I’ve been reading some fascinating work on marketing, brand building, differentiation (Imagine ever learning something from marketers 😉 ) I listened to a fascinating webcast by Mark Ritson about Differentiation, take some time to listen to it.
It prompted me to think a little about differentiation and much more about distinctiveness.
First, a few quick thoughts about differentiation.
We tend to misunderstand and misuse differentiation. We look at how we (our companies/ourproducts) are different from the alternatives. We have endless feature/function comparisons, trying to demonstrate our offerings are different from the competition. Or we compare our customers, “we have these fancy logos…” We spend time with, basically, “mine is bigger/better than theirs,” in comparing alternatives.
We tend to differentiate on what is important to us, rather than what is important to the customer. The only differentiation that matters is that which the customer cares about. So how we differentiate is different for each opportunity and situation.
But let me shift to being Distinctive. In listening to Mark’s webcast it suddenly struck me we don’t pay a lot of attention to being Distinctive. While it may be a fine difference, I think it’s important. (I do look at Distinctiveness a little differently than Mark, but he provoked my thinking on this.)
Distinctiveness is something that makes us stand out. It captures notice. Think, for instance, of companies, brands, or even products that stand out, that are distinctive. Companies like Apple, Nike, Patagonia, Coca-Cola or Pepsi. While, to some degree, their products/brand make them stand out. But it is other, often intangible things, that make them distinctive. It’s their people, what they stand for, their approaches, their values, how they innovate.
Again, they stand out not for what they sell, but for everything they do.
While much of the writing on distinctiveness seems to be more marketing and brand oriented, we have to look at distinctiveness much more broadly. For example, how we engage customers, how we create meaning/engagement within our own organizations, the experiences we create for our customers–through the lifecycle of the relationship with us. Distinctive organizations tend to be the thought leaders or trend setters within their markets and industries. They aren’t necessarily the biggest, but their competitors pay attention to what they are doing, why they are doing it and what it might mean for them. Some years ago, I was consulting a technology company. They were introducing a new technology into the banking industry. We chose a certain mid sized regional bank to pilot the technology. We chose them because they were distinctive in their approach to retail banking. When they started talking about what they were doing with us, their competitors around the world, including the mega banks paid attention. We were deluged with queries, “What are they doing, what might it mean to us?”

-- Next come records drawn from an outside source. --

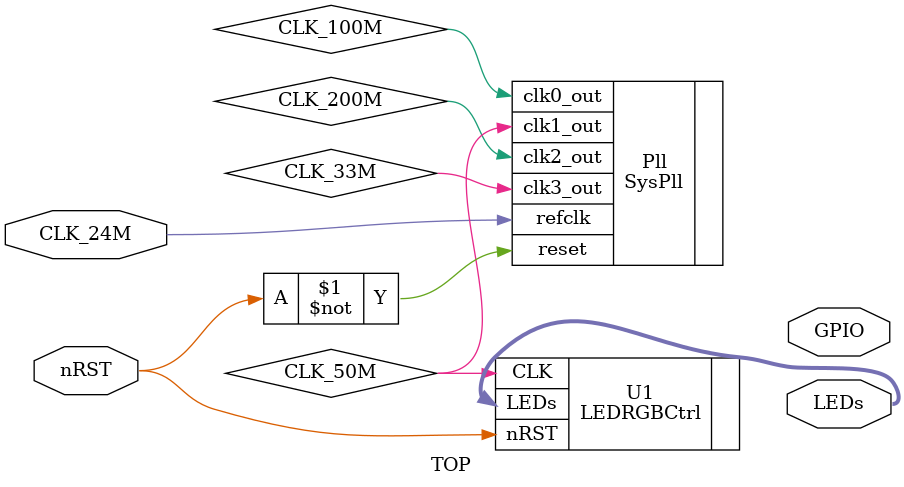
<source format=v>
module TOP
(
    CLK_24M,
    nRST,

    LEDs,

    GPIO
);

    input           CLK_24M;
    input           nRST;

    output  [2:0]   LEDs;
    output          GPIO;

    wire            CLK_100M;  
    wire            CLK_50M;
    wire            CLK_200M;
    wire            CLK_33M;


    SysPll  Pll
    (
        .refclk     (   CLK_24M     ),
		.reset      (   ~nRST       ),
		.clk0_out   (   CLK_100M    ),
		.clk1_out   (   CLK_50M     ),
		.clk2_out   (   CLK_200M    ),
		.clk3_out   (   CLK_33M     )
    );

    LEDRGBCtrl  U1
    (
        .CLK    (   CLK_50M     ),
        .nRST   (   nRST        ),

        .LEDs   (   LEDs        )
    );
    

endmodule
</source>
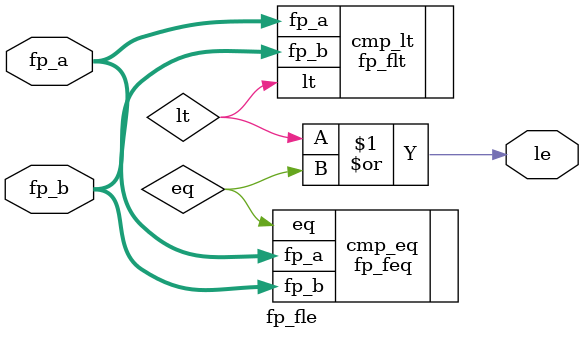
<source format=sv>
/****************************************************************************************
 * Archivo       : fp_fle.sv
 * Proyecto      : Unidad en punto flotante estandar IEEE 754
 * Autor         : Samuel Cabrera A
 * Fecha         : 1S 2025
 * Descripción   : Compara dos numeros en formato IEEE-754, realiza comparacion de 'A' menor o igual que 'B'
                   Bit de salida en 1 si se cumple la condicion, en 0 si no lo son.
 * Instancias    : fp_alu, fp_fle
 ****************************************************************************************/


module fp_fle (
    input  logic [31:0] fp_a, // Primero numero para comparacion
    input  logic [31:0] fp_b, // Segundo numero para comparacion

    output logic        le    // 1 si A ≤ B, 0 si no
);
    logic eq, lt;

    // Instancia del comparador de igualdad (A == B)
    fp_feq cmp_eq (
        .fp_a(fp_a),
        .fp_b(fp_b),
        .eq  (eq)
    );

    // Instancia del comparador de menor que (A < B)
    fp_flt cmp_lt (
        .fp_a(fp_a),
        .fp_b(fp_b),
        .lt  (lt)
    );

    // Operacion OR, si alguna de las dos comparaciones anteriores son postitivas la salida es '1'
    // (A ≤ B) si (A < B) o (A == B)
    assign le = lt | eq;

endmodule

</source>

Differentiation tends to look at product/solution capability comparisons. There may be a lot of similarity and overlap, we try to differentiate based on capability important to the customer, hoping that collectively our differentiators are greater than the alternatives. But distinctiveness becomes something that becomes the benchmark of all comparisons. Distinctive organizations become the companies that everyone compares themselves to. Distinctiveness tends to attract customers and others to us, paying attention to who they are, what they stand for, how they get things done. Distinctive organizations become the “standard” to which others compare themselves and aspire to. They set a direction, not only in their markets, but beyond.
In some sense it’s reminiscent of the old EF Hutton commercials, “When EF Hutton talks, everyone listens….”
Differentiation is important, but being Distinctive sets you apart from everyone else.